Gorbachev initially tried to revitalize Soviet society through mild reforms that did not imperil the Communist monopoly of power. As each successive reform effort failed, he was forced to adopt more and more aggressive policies that reached higher and higher into the leadership. Radicals found such efforts inadequate, and moved into open opposition, while conservatives eventually sought to remove him from office. He was never able to reinvigorate the moribund Soviet economy and the apparat, having masterfully aligned themselves with nationalist forces in the provinces, compelled the dissolution of the USSR in 1991. By the time he recognized this threat, he no longer possessed the capability of forcibly preventing it.

Obama is likely to follow a similar trajectory initially, but with different, unpredictable outcomes. His economic policies are awowedly neoliberal, and, if he persists with them, as is likely, he will fail. In order to move forward, he must bring resources home for economic development by downsizing the US military, but, instead, he has said that he will increase defense spending to provide for an additional 90,000 troops in addition to his commitment to send more troops to Afghanistan. An escalation of the conflict in Afghanistan and Pakistan could entrap Obama, rendering it impossible for him to dedicate any meaningful resources to domestic renewal. Such proposals are consistent with the voracious appetite for military activity associated with the global reach of American capitalism as described by Wood, but the country cannot support it.

What will Obama do then? The American left believes that he will embrace a socially progressive program, and there are at least some indications that his advisors are considering a substantial public works program. Even if they implement such a program, which remains to be seen, it is doubtful that they will eliminate subsidies to the financial sector and reduce the US military presence around the world. So, for now, we can look forward to a meek version of the sort of guns and butter that pushed the US economy into the dark days of stagflation in the 1970s.

Facing economic collapse, Gorbachev, to his credit, withdrew the Red Army from Eastern Europe. Will Obama withdraw US troops from South Korea, Germany, and even Iraq and Afghanistan, to jump start an American recovery? It seems unlikely. He looks too cautious for such a daring move. If forced to choose between aligning himself with the elite, as he has always done, and suppressing social unrest, or bending to the will of popular movements from below, and bravely transforming the power relationships within society, he would probably, unlike Gorbachev, choose the former. Furthermore, he would have to consciously implement policies that would abandon the US imperial role as the arbiter of global capitalism. In short, he would have to consciously bring down the curtain on the American empire.

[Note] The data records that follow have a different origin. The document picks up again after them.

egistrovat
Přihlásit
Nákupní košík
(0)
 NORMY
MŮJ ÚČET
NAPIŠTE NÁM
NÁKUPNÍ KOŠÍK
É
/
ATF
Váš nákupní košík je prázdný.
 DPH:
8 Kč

No doubt, his supporters feel differently. They should, however, ponder a number of things. First, Clinton and Bush have expanded the power of the government over private individuals through surveillance, police action and incarceration. Will Obama consciously refuse to use it if challenged from the left? If so, he would be the first President to do so. Second, while the mass movement created by Obama is celebrated, and rightly so, there is a sinister side to it. Obama has a large group of people that he can call upon to not only agitate on his behalf, but, potentially, in difficult times, to intimidate those who oppose him.

Obama's personality, especially his cautiousness, makes such conduct hard to imagine, although we should not underestimate what political figures are capable of doing when pressed to the wall. In the 1970s, capital interests responded to a global crisis of similar severity by embracing neoliberal policies that rendered the lives of workers more transient and insecure, policies ultimately adopted by both Republicans and Democrats. If capital determines that a merciless regime of subproletarianization of the workforce is required, including recourse to extreme methods of suppression, why should we feel confident that Obama will resist? Obama has skillfully fused his political skills with new technologies to excite millions, but it remains to be seen whether his efforts will ultimately be empowering, alienating, or even a more refined method of social control.